The novelist Barbara Gowdy started meditating with Warren in the hope of reducing the debilitating back pain from which she suffers. To a skeptic like her, his jargon-free approach was irresistible. “He reminds me of a young Ram Dass,” Gowdy says, referring to the renowned American guru. “He could be a cult leader if he wanted. But he’s too kind and open. He genuinely wants to help.”

Warren now plans to move the Consciousness Explorers Club out of his living room and turn it into what he calls a “21st-century community centre,” where meditation enhances and encourages social justice, activism and creative innovation. (And fun—the club also now hosts a monthly dance party at a Kensington Market bar.) “The whole point of this is first you work on yourself,” he says. “But you do it so you can be more efficient at helping others.”
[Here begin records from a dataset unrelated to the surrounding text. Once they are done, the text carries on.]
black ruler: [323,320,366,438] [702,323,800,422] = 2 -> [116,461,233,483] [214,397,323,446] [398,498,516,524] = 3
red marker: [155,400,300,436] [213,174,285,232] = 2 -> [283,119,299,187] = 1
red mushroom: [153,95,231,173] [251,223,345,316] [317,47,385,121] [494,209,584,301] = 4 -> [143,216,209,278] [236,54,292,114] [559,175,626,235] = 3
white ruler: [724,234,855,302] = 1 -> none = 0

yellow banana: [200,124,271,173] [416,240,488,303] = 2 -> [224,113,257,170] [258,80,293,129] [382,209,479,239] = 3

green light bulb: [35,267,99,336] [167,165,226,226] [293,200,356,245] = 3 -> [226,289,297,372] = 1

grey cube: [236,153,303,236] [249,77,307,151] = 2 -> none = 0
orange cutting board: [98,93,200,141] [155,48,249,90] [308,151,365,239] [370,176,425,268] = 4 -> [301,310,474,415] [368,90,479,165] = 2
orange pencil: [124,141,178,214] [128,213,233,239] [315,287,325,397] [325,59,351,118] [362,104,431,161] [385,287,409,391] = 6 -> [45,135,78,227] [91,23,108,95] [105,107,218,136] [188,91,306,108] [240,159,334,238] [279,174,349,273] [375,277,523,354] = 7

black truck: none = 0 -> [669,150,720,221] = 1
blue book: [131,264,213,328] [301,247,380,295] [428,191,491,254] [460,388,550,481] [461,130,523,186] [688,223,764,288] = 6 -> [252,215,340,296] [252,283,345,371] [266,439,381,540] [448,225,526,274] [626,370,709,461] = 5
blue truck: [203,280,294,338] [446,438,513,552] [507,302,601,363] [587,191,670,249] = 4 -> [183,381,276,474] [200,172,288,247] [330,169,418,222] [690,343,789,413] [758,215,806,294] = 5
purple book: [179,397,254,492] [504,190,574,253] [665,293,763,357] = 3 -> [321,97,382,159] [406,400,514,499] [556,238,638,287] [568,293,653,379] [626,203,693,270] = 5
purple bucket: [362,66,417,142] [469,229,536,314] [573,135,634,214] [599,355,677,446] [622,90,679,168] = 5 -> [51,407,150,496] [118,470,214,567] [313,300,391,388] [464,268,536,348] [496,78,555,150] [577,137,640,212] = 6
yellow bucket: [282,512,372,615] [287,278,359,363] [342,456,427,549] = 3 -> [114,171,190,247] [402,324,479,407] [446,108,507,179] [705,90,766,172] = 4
Late last summer, Warren sought to increase his own efficiency by spending a month in a straw bale house in Alabama, meditating alone for 18 hours a day, under the supervision of Daniel Ingram, author of the infamous Mastering the Core Teachings of the Buddha: An Unusually Hardcore Dharma Book. That arduous experience, which Warren chronicled in the New York Times, will become part of his next book, about his own rocky path towards enlightenment. “I don’t know anyone who’s satisfied with just clocking in and out,” he says. “There’s a hunger for meaning. There’s a demand for people to manage their own minds because of the pressure of technology. All this stuff is happening. How do you begin to direct this energy? How can you take that and bring it to people in a way that’s fun?”